List of Dutch startups to follow in 2020
Sifted created a selection of the most promising tech startups across Europe, based on the amount of capital they raised, their hiring tempo and how formative they have been to the startup ecosystems around them. AIN.TECH publishes the list of Dutch companies to watch in 2020.
Founded: In 2014 by Dmitriy Zaporozhets and Sytse Sijbrandij
GitLab is an open core company, which develops an open-source, code-collaboration platform. It offers git repository management, code reviews, issue tracking, wikis, and more, along with continuous integration and deployment tools, enabling users to create, review and deploy codes.
Founded: In 2015 by Frederik Nieuwenhuys, Joris Beckers, and Michiel Muller
Picnic operates an online platform and an app created to provide grocery supermarket services at low prices. The startup targets middle-income shoppers and is the first to offer free delivery of groceries in the Netherlands.
Founded: In 2009 by Bas Beerens, Rinke Visser, and Ronald Hans
Founded as a file-sharing service, WeTransfer has also developed additional tools for the creative community, such as the app for saving and sharing Collect, the immersive sketching tool Paper, and the collaborative presentation tool Paste.

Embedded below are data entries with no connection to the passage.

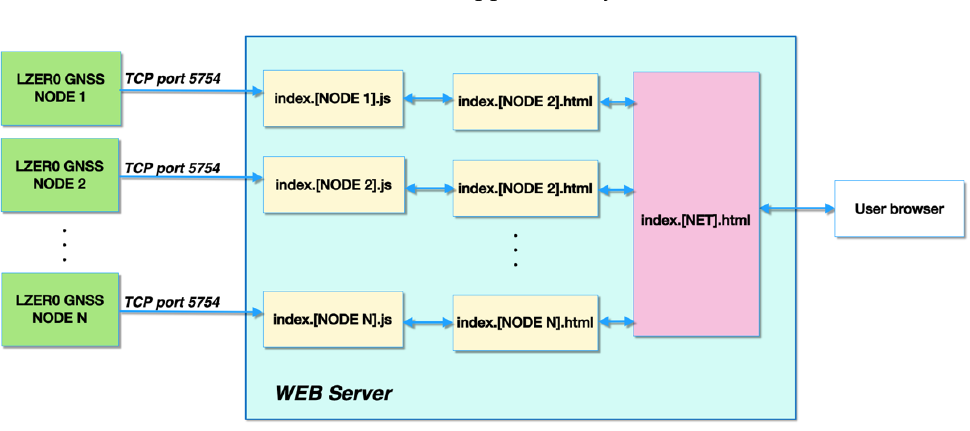
Figure 2. Scheme describing the scripts and code running on the remote server that are used to display the real-time coordinates generated by various remote LZER0 nodes (e.g., the devices of a monitoring network). More details about the scripts and their functions can be found in Supplementary Material Section SA. Table 3. Scripts that control the external software on the server side ([NODE #] is the reference identifier of a node). See Supplementary Material Section SA for more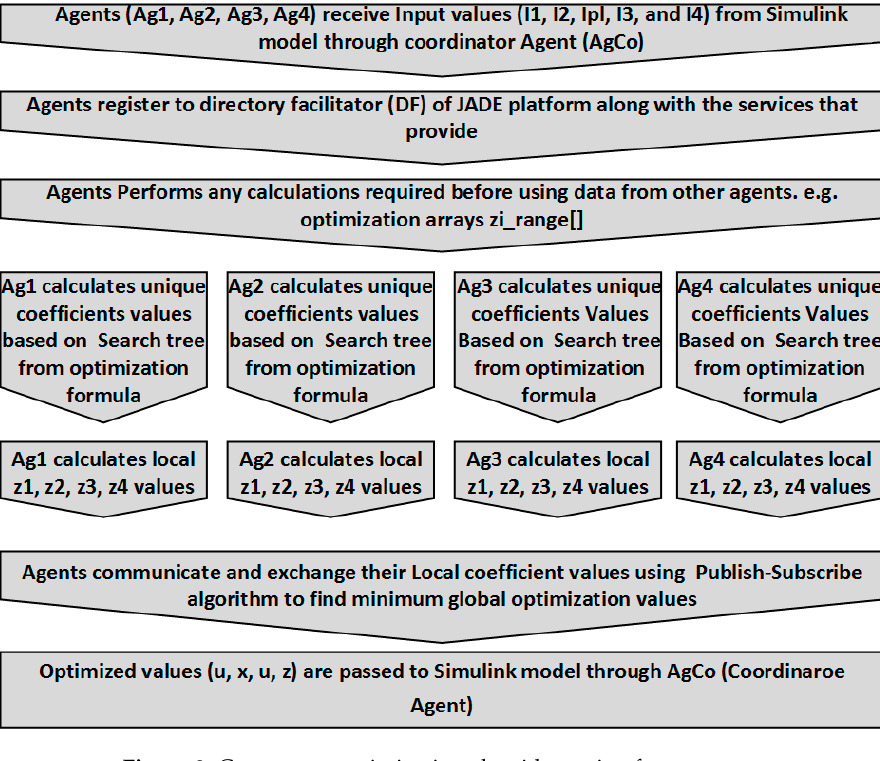
Figure 9. Concurrent optimization algorithm using four agents.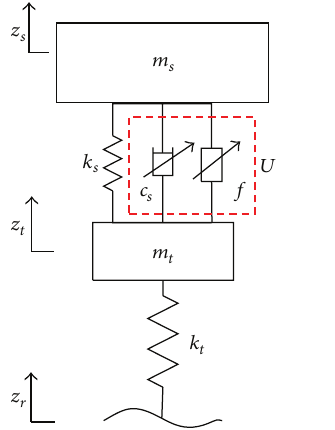
Figure 2: Quarter car model of the proposed active suspension.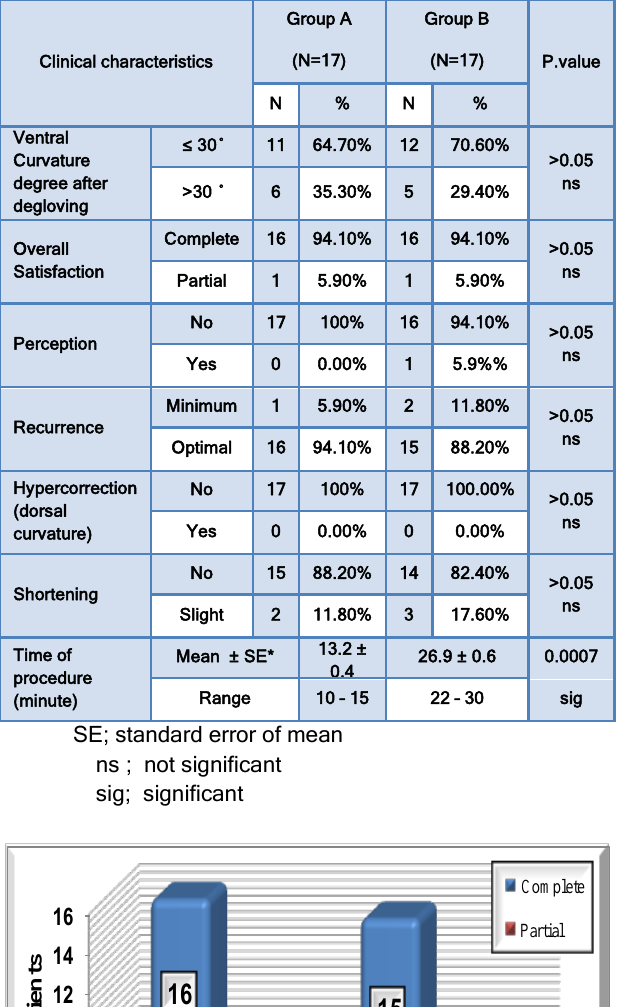
Table 2: The results and clinical characteristics of patients Clinical characteristics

Founded: In 2011 by Adriaan Mol and Robert Vis
MessageBird is a developer of customer service software that is aimed to simplify the omnichannel customer communications. It already connects over 15,000 enterprises to their global customers through SMS, Voice and Chat APIs on channels like Live Chat, WhatsApp, Voice.
Founded: In 2018 by Henri Moissinac and Maxim Romain
Dott is a micromobility startup that offers dockless, shared electrical scooters, and bikes as alternatives for short-distance travel. Currently, it operates in Germany, Belgium, France and Italy with plans to expand to the UK.
Founded: In 2012 by Ali Niknam
Bunq is a sustainable challenger bank that calls itself as the Bank of The Free because of its aim to give its users full control of their money. Providing typical banking services, the fintech, however, does not offer a credit line. Bunq is currently running in 30 European markets.